### Problem statement
Reproduce nothing but the closing run of lines: the line with "index dip: (654, 388)" and each line that follows it to the end of the data.

### Information shown
______
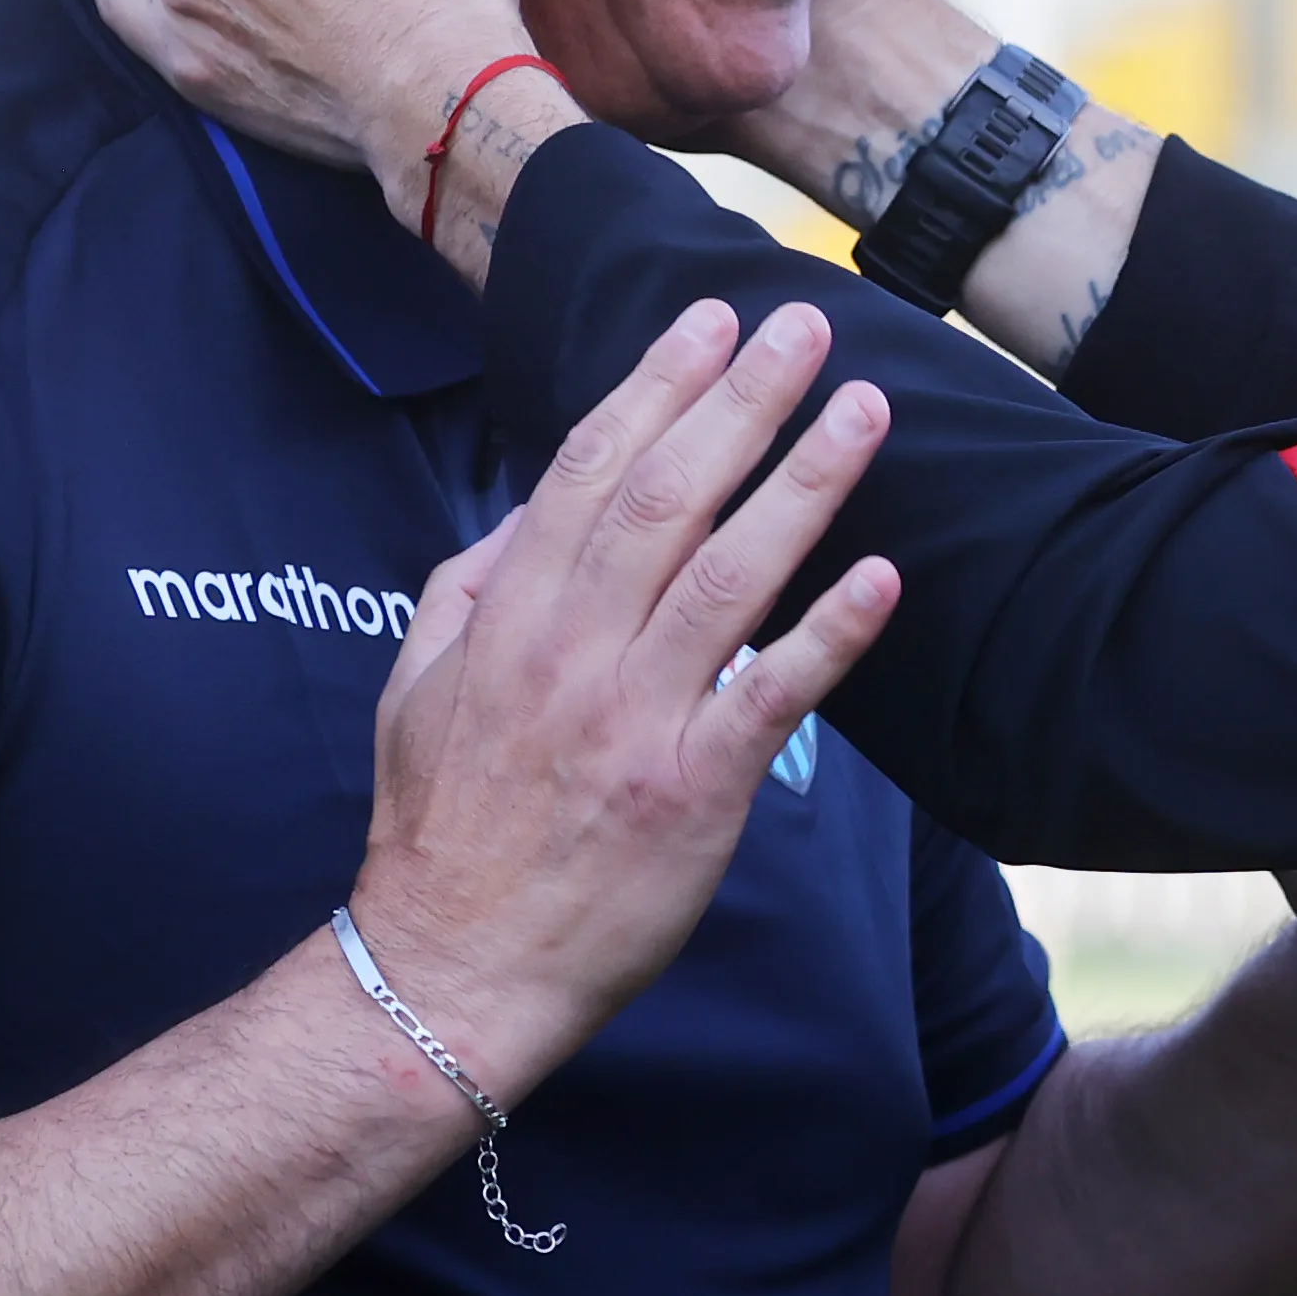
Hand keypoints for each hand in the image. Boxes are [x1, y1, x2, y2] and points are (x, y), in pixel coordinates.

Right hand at [345, 299, 898, 1095]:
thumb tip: (531, 508)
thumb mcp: (414, 688)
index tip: (709, 321)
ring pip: (727, 576)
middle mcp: (573, 653)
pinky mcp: (692, 791)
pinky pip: (771, 698)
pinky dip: (828, 633)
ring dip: (802, 484)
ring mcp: (635, 719)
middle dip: (741, 401)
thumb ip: (470, 586)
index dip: (654, 388)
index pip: (587, 473)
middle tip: (807, 325)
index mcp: (509, 619)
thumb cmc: (441, 831)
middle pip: (666, 498)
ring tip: (864, 410)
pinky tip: (881, 574)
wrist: (453, 973)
______
### Task response
index dip: (654, 388)
index pip: (587, 473)
middle tip: (807, 325)
index mcp: (509, 619)
thumb cmc: (441, 831)
middle pip: (666, 498)
ring tip: (864, 410)
pinky tip: (881, 574)
wrist: (453, 973)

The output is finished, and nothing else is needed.